L'E.A.R.L. Des Bleuets ayant déclaré, le 9 décembre 2004 [lire 2014], son intention de se substituer la Safer de Lorraine, il résulte du procès-verbal de carence dressé le 30 mars 2016, d'une part que cette dernière a consigné ce même jour, entre les mains du notaire, la somme de 85 912,22 € après avoir fait connaître, le 18 janvier précédent, son intention d'acquérir les parcelles au prix indiqué dans le contrat de prêt, d'autre part que l'acte de vente n'a pu être signé en raison de l'absence du vendeur qui ne s'est pas présenté à l'étude du notaire instrumentaire.

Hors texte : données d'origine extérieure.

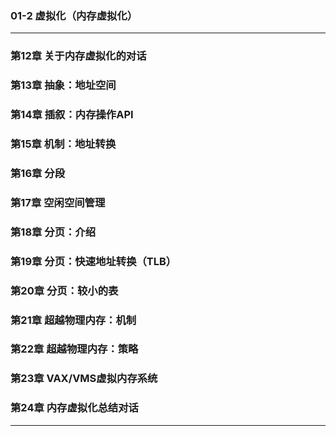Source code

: ### 01-2 虚拟化（内存虚拟化）

------



### 第12章 关于内存虚拟化的对话

### 第13章 抽象：地址空间

### 第14章 插叙：内存操作API

### 第15章 机制：地址转换

### 第16章 分段

### 第17章 空闲空间管理

### 第18章 分页：介绍

### 第19章 分页：快速地址转换（TLB）

### 第20章 分页：较小的表

### 第21章 超越物理内存：机制

### 第22章 超越物理内存：策略

### 第23章 VAX/VMS虚拟内存系统

### 第24章 内存虚拟化总结对话



------

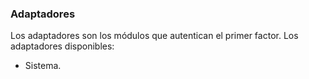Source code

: ### Adaptadores

Los adaptadores son los módulos que autentican el primer factor. Los adaptadores disponibles:

* Sistema.
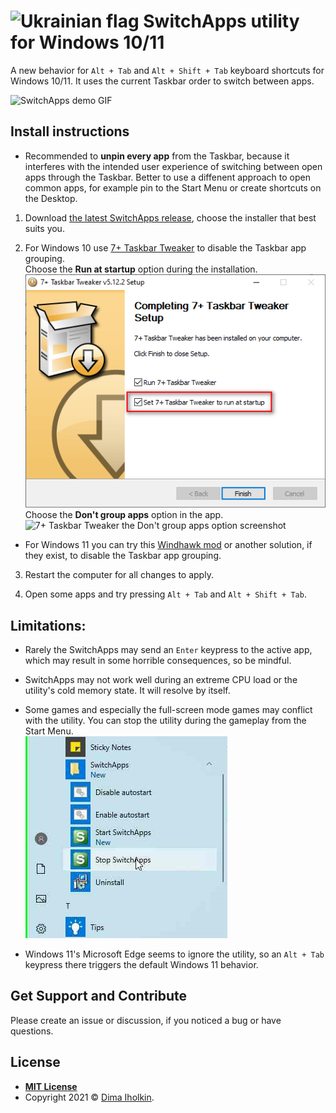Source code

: # <img src="https://upload.wikimedia.org/wikipedia/commons/thumb/4/49/Flag_of_Ukraine.svg/1920px-Flag_of_Ukraine.svg.png" width="32" alt="Ukrainian flag"> SwitchApps utility for Windows 10/11



A new behavior for `Alt + Tab` and `Alt + Shift + Tab` keyboard shortcuts for Windows 10/11. It uses the current Taskbar order to switch between apps.

![SwitchApps demo GIF](/../assets/readme/demo.gif?raw=true "SwitchApps demo GIF")  



## Install instructions

* Recommended to **unpin every app** from the Taskbar, because it interferes with the intended user experience of switching between open apps through the Taskbar. Better to use a diffenent approach to open common apps, for example pin to the Start Menu or create shortcuts on the Desktop.

1. Download [the latest SwitchApps release](https://github.com/dima-iholkin/SwitchApps/releases/latest), choose the installer that best suits you.

2. For Windows 10 use [7+ Taskbar Tweaker](https://rammichael.com/7-taskbar-tweaker) to disable the Taskbar app grouping.  
Choose the **Run at startup** option during the installation.  
![7+ Taskbar Tweaker the Run at startup option screenshot](/_docs/_assets/04_7tt_autostart.png?raw=true)  
Choose the **Don't group apps** option in the app.  
![7+ Taskbar Tweaker the Don't group apps option screenshot](/../assets/readme/7tt.png?raw=true)  

* For Windows 11 you can try this [Windhawk mod](https://windhawk.net/mods/taskbar-grouping) or another solution, if they exist, to disable the Taskbar app grouping.

3. Restart the computer for all changes to apply.

4. Open some apps and try pressing `Alt + Tab` and `Alt + Shift + Tab`.



## Limitations:

* Rarely the SwitchApps may send an `Enter` keypress to the active app, which may result in some horrible consequences, so be mindful.

* SwitchApps may not work well during an extreme CPU load or the utility's cold memory state. It will resolve by itself.

* Some games and especially the full-screen mode games may conflict with the utility. You can stop the utility during the gameplay from the Start Menu.  
![Stop SwitchApps from the Start Menu screenshot](/_docs/_assets/02_StartMenu.png?raw=true)

* Windows 11's Microsoft Edge seems to ignore the utility, so an `Alt + Tab` keypress there triggers the default Windows 11 behavior.



## Get Support and Contribute

Please create an issue or discussion, if you noticed a bug or have questions.



## License

* **[MIT License](http://opensource.org/licenses/mit-license.php)**
* Copyright 2021 © <a href="https://github.com/dima-iholkin" target="_blank">Dima Iholkin</a>.
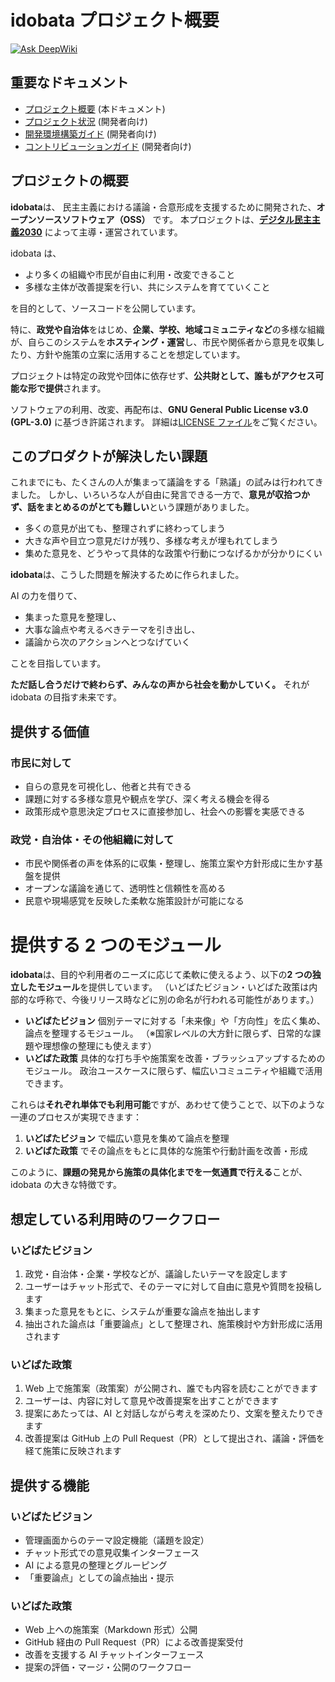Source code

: # idobata プロジェクト概要

[![Ask DeepWiki](https://deepwiki.com/badge.svg)](https://deepwiki.com/digitaldemocracy2030/idobata)

## 重要なドキュメント

- [プロジェクト概要](./README.md) (本ドキュメント)
- [プロジェクト状況](./docs/project_status.md) (開発者向け)
- [開発環境構築ガイド](./docs/development-setup.md) (開発者向け)
- [コントリビューションガイド](./docs/CONTRIBUTING.md) (開発者向け)

## プロジェクトの概要

**idobata**は、
民主主義における議論・合意形成を支援するために開発された、**オープンソースソフトウェア（OSS）** です。
本プロジェクトは、**[デジタル民主主義2030](https://dd2030.org/)** によって主導・運営されています。

idobata は、

- より多くの組織や市民が自由に利用・改変できること
- 多様な主体が改善提案を行い、共にシステムを育てていくこと

を目的として、ソースコードを公開しています。

特に、**政党や自治体**をはじめ、**企業、学校、地域コミュニティなど**の多様な組織が、自らこのシステムを**ホスティング・運営**し、市民や関係者から意見を収集したり、方針や施策の立案に活用することを想定しています。

プロジェクトは特定の政党や団体に依存せず、**公共財として、誰もがアクセス可能な形で提供**されます。

ソフトウェアの利用、改変、再配布は、**GNU General Public License v3.0 (GPL-3.0)** に基づき許諾されます。
詳細は[LICENSE ファイル](./LICENSE)をご覧ください。

## このプロダクトが解決したい課題

これまでにも、たくさんの人が集まって議論をする「熟議」の試みは行われてきました。
しかし、いろいろな人が自由に発言できる一方で、**意見が収拾つかず、話をまとめるのがとても難しい**という課題がありました。

- 多くの意見が出ても、整理されずに終わってしまう
- 大きな声や目立つ意見だけが残り、多様な考えが埋もれてしまう
- 集めた意見を、どうやって具体的な政策や行動につなげるかが分かりにくい

**idobata**は、こうした問題を解決するために作られました。

AI の力を借りて、

- 集まった意見を整理し、
- 大事な論点や考えるべきテーマを引き出し、
- 議論から次のアクションへとつなげていく

ことを目指しています。

**ただ話し合うだけで終わらず、みんなの声から社会を動かしていく。**
それが idobata の目指す未来です。

## 提供する価値

### 市民に対して

- 自らの意見を可視化し、他者と共有できる
- 課題に対する多様な意見や観点を学び、深く考える機会を得る
- 政策形成や意思決定プロセスに直接参加し、社会への影響を実感できる

### 政党・自治体・その他組織に対して

- 市民や関係者の声を体系的に収集・整理し、施策立案や方針形成に生かす基盤を提供
- オープンな議論を通じて、透明性と信頼性を高める
- 民意や現場感覚を反映した柔軟な施策設計が可能になる

# 提供する 2 つのモジュール

**idobata**は、目的や利用者のニーズに応じて柔軟に使えるよう、以下の**2 つの独立したモジュール**を提供しています。
（いどばたビジョン・いどばた政策は内部的な呼称で、今後リリース時などに別の命名が行われる可能性があります。）

- **いどばたビジョン**
  個別テーマに対する「未来像」や「方向性」を広く集め、論点を整理するモジュール。
  （※国家レベルの大方針に限らず、日常的な課題や理想像の整理にも使えます）
- **いどばた政策**
  具体的な打ち手や施策案を改善・ブラッシュアップするためのモジュール。
  政治ユースケースに限らず、幅広いコミュニティや組織で活用できます。

これらは**それぞれ単体でも利用可能**ですが、あわせて使うことで、以下のような一連のプロセスが実現できます：

1. **いどばたビジョン** で幅広い意見を集めて論点を整理
2. **いどばた政策** でその論点をもとに具体的な施策や行動計画を改善・形成

このように、**課題の発見から施策の具体化までを一気通貫で行える**ことが、idobata の大きな特徴です。

## 想定している利用時のワークフロー

### いどばたビジョン

1. 政党・自治体・企業・学校などが、議論したいテーマを設定します
2. ユーザーはチャット形式で、そのテーマに対して自由に意見や質問を投稿します
3. 集まった意見をもとに、システムが重要な論点を抽出します
4. 抽出された論点は「重要論点」として整理され、施策検討や方針形成に活用されます

### いどばた政策

1. Web 上で施策案（政策案）が公開され、誰でも内容を読むことができます
2. ユーザーは、内容に対して意見や改善提案を出すことができます
3. 提案にあたっては、AI と対話しながら考えを深めたり、文案を整えたりできます
4. 改善提案は GitHub 上の Pull Request（PR）として提出され、議論・評価を経て施策に反映されます

## 提供する機能

### いどばたビジョン

- 管理画面からのテーマ設定機能（議題を設定）
- チャット形式での意見収集インターフェース
- AI による意見の整理とグルーピング
- 「重要論点」としての論点抽出・提示

### いどばた政策

- Web 上への施策案（Markdown 形式）公開
- GitHub 経由の Pull Request（PR）による改善提案受付
- 改善を支援する AI チャットインターフェース
- 提案の評価・マージ・公開のワークフロー
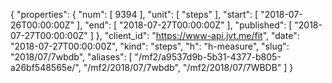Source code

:{
  "properties": {
    "num": [
      9394
    ],
    "unit": [
      "steps"
    ],
    "start": [
      "2018-07-26T00:00:00Z"
    ],
    "end": [
      "2018-07-27T00:00:00Z"
    ],
    "published": [
      "2018-07-27T00:00:00Z"
    ]
  },
  "client_id": "https://www-api.jvt.me/fit",
  "date": "2018-07-27T00:00:00Z",
  "kind": "steps",
  "h": "h-measure",
  "slug": "2018/07/7wbdb",
  "aliases": [
    "/mf2/a9537d9b-5b31-4377-b805-a26bf548565e/",
    "/mf2/2018/07/7wbdb",
    "/mf2/2018/07/7WBDB"
  ]
}
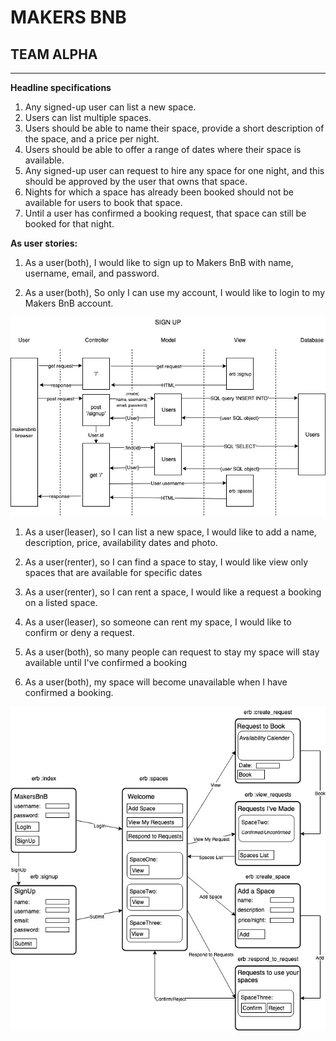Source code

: # MAKERS BNB
## TEAM ALPHA

---

**Headline specifications**

1. Any signed-up user can list a new space.
1. Users can list multiple spaces.
1. Users should be able to name their space, provide a short description of the space, and a price per night.  
1. Users should be able to offer a range of dates where their space is available.
1. Any signed-up user can request to hire any space for one night, and this should be approved by the user that owns that space.
1. Nights for which a space has already been booked should not be available for users to book that space.
1. Until a user has confirmed a booking request, that space can still be booked for that night.

**As user stories:**

1. As a user(both),
I would like to sign up to Makers BnB with name, username, email, and password.

1. As a user(both),
So only I can use my account,
I would like to login to my Makers BnB account.

![story_1_and_2](./images/makersbnb_signup.jpg)

1. As a user(leaser),
so I can list a new space,
I would like to add a name, description, price, availability dates and photo.

1. As a user(renter),
so I can find a space to stay,
I would like view only spaces that are available for specific dates

1. As a user(renter),
so I can rent a space,
I would like a request a booking on a listed space.

1. As a user(leaser),
so someone can rent my space,
I would like to confirm or deny a request.

1. As a user(both),
so many people can request to stay
my space will stay available until I've confirmed a booking

1. As a user(both),
my space will become unavailable when I have confirmed a booking.

![flowchart](./images/makersbnb_flowchart.jpg)
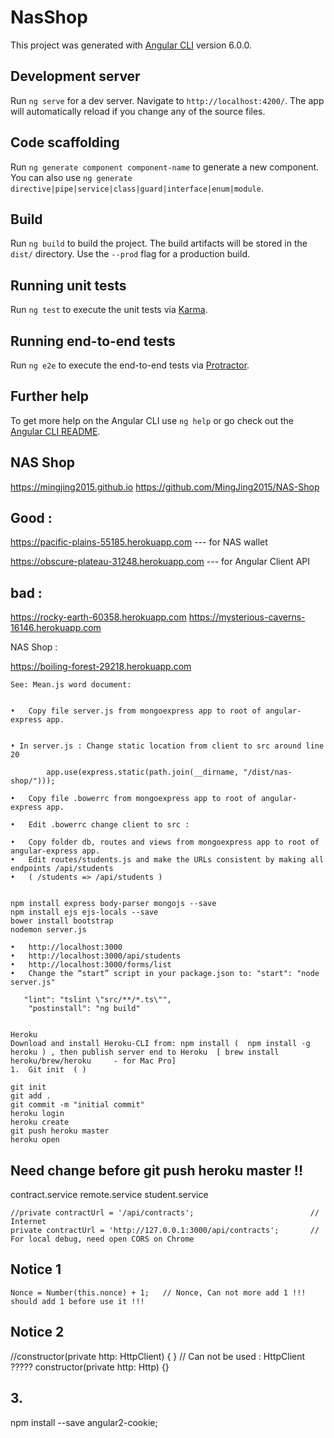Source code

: # NasShop

This project was generated with [Angular CLI](https://github.com/angular/angular-cli) version 6.0.0.

## Development server

Run `ng serve` for a dev server. Navigate to `http://localhost:4200/`. The app will automatically reload if you change any of the source files.

## Code scaffolding

Run `ng generate component component-name` to generate a new component. You can also use `ng generate directive|pipe|service|class|guard|interface|enum|module`.

## Build

Run `ng build` to build the project. The build artifacts will be stored in the `dist/` directory. Use the `--prod` flag for a production build.

## Running unit tests

Run `ng test` to execute the unit tests via [Karma](https://karma-runner.github.io).

## Running end-to-end tests

Run `ng e2e` to execute the end-to-end tests via [Protractor](http://www.protractortest.org/).

## Further help

To get more help on the Angular CLI use `ng help` or go check out the [Angular CLI README](https://github.com/angular/angular-cli/blob/master/README.md).

## NAS Shop
https://mingjing2015.github.io
https://github.com/MingJing2015/NAS-Shop


## Good : 
https://pacific-plains-55185.herokuapp.com    --- for NAS wallet

https://obscure-plateau-31248.herokuapp.com   --- for Angular Client API


## bad :

https://rocky-earth-60358.herokuapp.com 
https://mysterious-caverns-16146.herokuapp.com 


NAS Shop : 

https://boiling-forest-29218.herokuapp.com

    See: Mean.js word document:


    •	Copy file server.js from mongoexpress app to root of angular-express app.


    • In server.js : Change static location from client to src around line 20

            app.use(express.static(path.join(__dirname, "/dist/nas-shop/")));

    •	Copy file .bowerrc from mongoexpress app to root of angular-express app.
    
    •	Edit .bowerrc change client to src : 

    •	Copy folder db, routes and views from mongoexpress app to root of angular-express app.
    •	Edit routes/students.js and make the URLs consistent by making all endpoints /api/students
    •	( /students => /api/students )


    npm install express body-parser mongojs --save
    npm install ejs ejs-locals --save
    bower install bootstrap
    nodemon server.js

    •	http://localhost:3000
    •	http://localhost:3000/api/students
    •	http://localhost:3000/forms/list
    •	Change the “start” script in your package.json to: "start": "node server.js"

       "lint": "tslint \"src/**/*.ts\"",
        "postinstall": "ng build"


    Heroku
    Download and install Heroku-CLI from: npm install (  npm install -g heroku ) , then publish server end to Heroku  [ brew install heroku/brew/heroku     - for Mac Pro]
    1.	Git init  ( )

    git init
    git add .
    git commit -m "initial commit"
    heroku login
    heroku create	
    git push heroku master
    heroku open

## Need change before git push heroku master !!

contract.service
remote.service
student.service   

    //private contractUrl = '/api/contracts';                          // Internet 
    private contractUrl = 'http://127.0.0.1:3000/api/contracts';       // For local debug, need open CORS on Chrome 

## Notice 1

    Nonce = Number(this.nonce) + 1;   // Nonce, Can not more add 1 !!! should add 1 before use it !!!


## Notice 2

   //constructor(private http: HttpClient) { }   // Can not be used : HttpClient ?????
    constructor(private http: Http) {}

## 3.

npm install --save angular2-cookie;




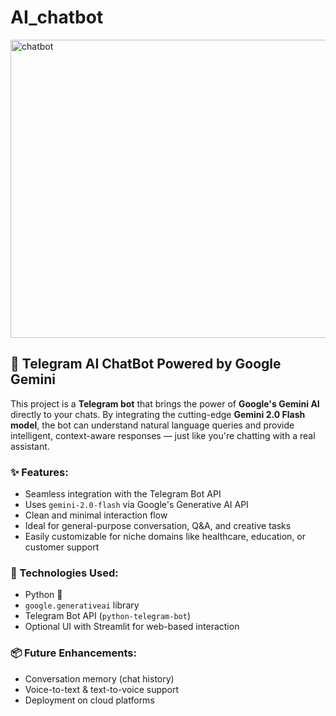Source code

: # AI_chatbot
<img width="736" height="477" alt="chatbot" src="https://github.com/user-attachments/assets/8d55bb0c-9d46-48a3-a2b8-d56e6ba0e19a" />

## 🤖 Telegram AI ChatBot Powered by Google Gemini

This project is a **Telegram bot** that brings the power of **Google's Gemini AI** directly to your chats. By integrating the cutting-edge **Gemini 2.0 Flash model**, the bot can understand natural language queries and provide intelligent, context-aware responses — just like you're chatting with a real assistant.

### ✨ Features:
- Seamless integration with the Telegram Bot API  
- Uses `gemini-2.0-flash` via Google's Generative AI API  
- Clean and minimal interaction flow  
- Ideal for general-purpose conversation, Q&A, and creative tasks  
- Easily customizable for niche domains like healthcare, education, or customer support

### 🚀 Technologies Used:
- Python 🐍  
- `google.generativeai` library  
- Telegram Bot API (`python-telegram-bot`)  
- Optional UI with Streamlit for web-based interaction

### 📦 Future Enhancements:
- Conversation memory (chat history)
- Voice-to-text & text-to-voice support
- Deployment on cloud platforms

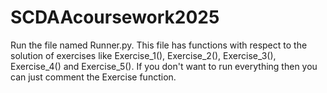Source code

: # SCDAAcoursework2025

Run the file named Runner.py.
This file has functions with respect to the solution of exercises like Exercise_1(), Exercise_2(), Exercise_3(), Exercise_4() and Exercise_5(). If you don't want to run everything then you can just comment the Exercise function.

M. O... soutient encore que la décision de substitution ne pouvait émaner que de l'E.A.R.L. ou de son organe social, et non de ses associés personnes physiques.
L'article 1852 du code civil, applicable aux E.A.R.L., dispose que les décisions qui excèdent les pouvoirs reconnus aux gérants sont prises selon les dispositions statutaires ou, en l'absence de telles dispositions, à l'unanimité des associés, et l'article 1854 du même code prévoit que les décisions peuvent encore résulter du consentement de tous les associés exprimés dans un acte.
En l'espèce, alors qu'il n'est pas contesté que M. T... F... et M. V... F... étaient les deux seuls associés de l'E.A.R.L. Des Bleuets, le premier exerçant la fonction de gérant, ainsi que cela est indiqué dans l'acte du 20 avril 2012, il résulte de la décision de substitution du 9 décembre 2014 que celle-ci a été prise par les deux associés, et qu'elle a donc été prise conformément aux textes précédemment rappelés.
Dès lors, les conditions de mise en oeuvre de l'acte du 20 avril 2012 étant réunies, c'est à tort que le tribunal a refusé de reconnaître la validité de la désignation de la Safer comme étant substituée à I'E.A.R.L. Des Bleuets pour acquérir du [...] les parcelles faisant l'objet du prêt à usage. Le jugement sera infirmé, et il sera fait droit aux prétentions de la Safer. »;
ALORS QUE le contrat s'interprète d'après la commune intention des parties plutôt qu'en s'arrêtant au sens littéral de ses termes ; que lorsque, dans l'intention commune des parties, plusieurs contrats concourent à une même opération, ils s'interprètent en fonction de celle-ci ; qu'en se bornant à retenir, pour en déduire que l'Earl des Bleuets avait valablement pu se substituer la Safer, que la faculté de substitution prévue par la clause du prêt à usage du 20 avril 2012 au profit de l'Earl des Bleuets, bénéficiaire de la promesse de vente des parcelles, ne comportait aucune restriction quant aux choix de la personne physique ou morale susceptible de se substituer au bénéficiaire de la promesse, sans rechercher, comme elle y était invitée (conclusions de M. O..., p.8 à 10), si ladite clause, par elle-même claire et précise, ne devait pas être interprétée comme étant uniquement destinée à offrir à l'Earl des Bleuets la possibilité de se substituer, soit ses associés, les consorts F..., soit une personne morale émanant de ceux-ci, dès lors que ledit prêt à usage – consenti à titre gratuit à l'Earl des Bleuets dès le 11 mars 2009 – s'inscrivait, dans l'intention commune des parties au jour de sa signature, dans le cadre d'une opération globale de cession de l'exploitation du [...] au profit des consorts F... et de l'Earl des Bleuets auxquels le [...] avait déjà cédé une partie de son exploitation par des actes signés le même jour que le premier prêt à usage renouvelé le 20 avril 2012 et contenant également la clause litigieuse, la cour d'appel a privé sa décision de base légale au regard des articles 1134, 1156 et 1161 du code civil dans leur rédaction antérieure à celle issue de l'ordonnance du 10 février 2016.